A multi-year history of gradually increasing email list size with consistent monthly send frequency tells the story of a legitimate sender who is growing a list over time. A brand new account that immediately sends a high volume of email is a common spam tactic that is likely to be blocked. Even an existing account that suddenly sends an abnormally high volume of email traffic is considered suspicious activity that email providers must take into consideration when deciding to deliver or block those emails.
Hard and soft bounces
A bounce is a non-deliverable email. Hard bounces are invalid email addresses where soft bounces are valid emails that were undeliverable due to a problem with the receiving mail server (e.g. mailbox is full). Email spammers will typically have a high percentage of invalid email addresses and any bulk email sender should strive to reduce hard and soft bounce rates to as close to 0% as possible as any hard or soft bounces will negatively affect the sender’s reputation.
Email user actions
Upon receiving an email, a user can take both positive and negative actions. These actions affect future emails from that sender to the individual user, and if enough users take particular actions, these actions will count towards an upgrade or downgrade of sender reputation.
Positive actions include but are not limited to the number of opens, viewing time, number of clicks on the email content, number of positive replies, number of forwards, marking as important.
Negative actions include but are not limited to not opening the email, not clicking on content, unsubscribing, replying with unsubscribe or removal language, deleting, marking as spam.
Since 2003, various efforts have been put in place to combat email spam that center on identifying the sender and verifying that emails have not been tampered with. Spammers inherently do not want to be identified because their activities are questionable at best, so bulk email senders who are willing to identify themselves can demonstrate their trustworthiness and allow the email provider to accurately track all of their email histories. Identification is a big part of sender reputation, and every activity performed under a sender’s domain and IP addresses affect reputation positively or negatively.
Sender Policy Framework (SPF)
An SPF list specifies the valid IP address through which a company’s emails can be sent. Any IP address not published in the list that is sending emails could be a spammer that is spoofing (or pretending to be) a valid address.

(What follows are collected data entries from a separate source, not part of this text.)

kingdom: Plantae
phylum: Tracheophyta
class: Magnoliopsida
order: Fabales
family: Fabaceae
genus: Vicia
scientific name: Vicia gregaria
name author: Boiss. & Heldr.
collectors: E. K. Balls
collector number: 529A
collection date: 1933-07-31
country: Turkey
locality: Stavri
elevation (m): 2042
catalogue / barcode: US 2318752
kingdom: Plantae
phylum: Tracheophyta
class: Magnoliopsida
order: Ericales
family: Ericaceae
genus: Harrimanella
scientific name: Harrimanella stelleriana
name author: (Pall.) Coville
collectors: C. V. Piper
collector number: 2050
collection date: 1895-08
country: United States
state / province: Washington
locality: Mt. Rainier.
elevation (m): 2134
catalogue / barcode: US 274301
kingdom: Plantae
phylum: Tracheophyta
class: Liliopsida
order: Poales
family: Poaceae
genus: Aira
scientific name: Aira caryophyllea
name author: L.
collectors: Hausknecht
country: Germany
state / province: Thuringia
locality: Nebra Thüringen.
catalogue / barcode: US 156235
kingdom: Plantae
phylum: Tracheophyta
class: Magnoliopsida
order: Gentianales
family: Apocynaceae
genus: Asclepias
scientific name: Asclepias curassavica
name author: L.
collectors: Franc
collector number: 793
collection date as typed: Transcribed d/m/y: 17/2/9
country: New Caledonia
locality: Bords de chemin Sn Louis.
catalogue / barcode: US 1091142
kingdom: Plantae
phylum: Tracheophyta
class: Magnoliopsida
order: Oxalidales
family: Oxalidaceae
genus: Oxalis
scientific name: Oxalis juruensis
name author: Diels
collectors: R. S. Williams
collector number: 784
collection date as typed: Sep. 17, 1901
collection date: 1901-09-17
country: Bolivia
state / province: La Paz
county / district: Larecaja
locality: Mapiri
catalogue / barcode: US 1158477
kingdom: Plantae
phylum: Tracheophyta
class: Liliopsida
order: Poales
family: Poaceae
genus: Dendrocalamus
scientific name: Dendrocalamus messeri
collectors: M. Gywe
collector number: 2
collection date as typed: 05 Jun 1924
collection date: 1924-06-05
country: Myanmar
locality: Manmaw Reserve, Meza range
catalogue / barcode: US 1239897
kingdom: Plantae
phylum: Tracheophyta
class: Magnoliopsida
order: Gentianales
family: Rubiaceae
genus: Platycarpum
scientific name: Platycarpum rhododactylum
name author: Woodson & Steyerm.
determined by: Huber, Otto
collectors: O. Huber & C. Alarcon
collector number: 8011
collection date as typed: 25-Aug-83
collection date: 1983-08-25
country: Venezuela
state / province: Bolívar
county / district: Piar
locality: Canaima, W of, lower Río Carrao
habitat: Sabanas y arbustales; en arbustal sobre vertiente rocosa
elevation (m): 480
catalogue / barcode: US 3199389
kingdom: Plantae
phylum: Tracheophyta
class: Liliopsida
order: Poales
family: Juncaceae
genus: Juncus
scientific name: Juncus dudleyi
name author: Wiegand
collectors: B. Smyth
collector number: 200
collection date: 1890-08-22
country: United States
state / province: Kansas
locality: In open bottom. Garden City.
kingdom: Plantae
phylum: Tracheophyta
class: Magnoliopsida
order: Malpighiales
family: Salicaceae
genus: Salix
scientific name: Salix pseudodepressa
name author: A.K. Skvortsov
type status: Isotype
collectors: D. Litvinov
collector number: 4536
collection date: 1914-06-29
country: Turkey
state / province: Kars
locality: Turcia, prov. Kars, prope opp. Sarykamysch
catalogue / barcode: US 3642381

DomainKeys Identified Mail (DKIM) signatures
DKIM provides authentication for an email to verify that it was sent from a specific domain and was not tampered with during delivery.
Domain-based Message Authentication Reporting and Conformance (DMARC)
DMARC is an email validation technique to prevent a type of email spoofing used in phishing and email spam where a fraudulent person forges the sender address so that the email appears to originate from legitimate organizations. DMARC combines SPF and DKIM authentication in order to verify both that the sender is valid and that the sender’s valid identification was used. This is valuable to email providers in preventing spoofed email addresses.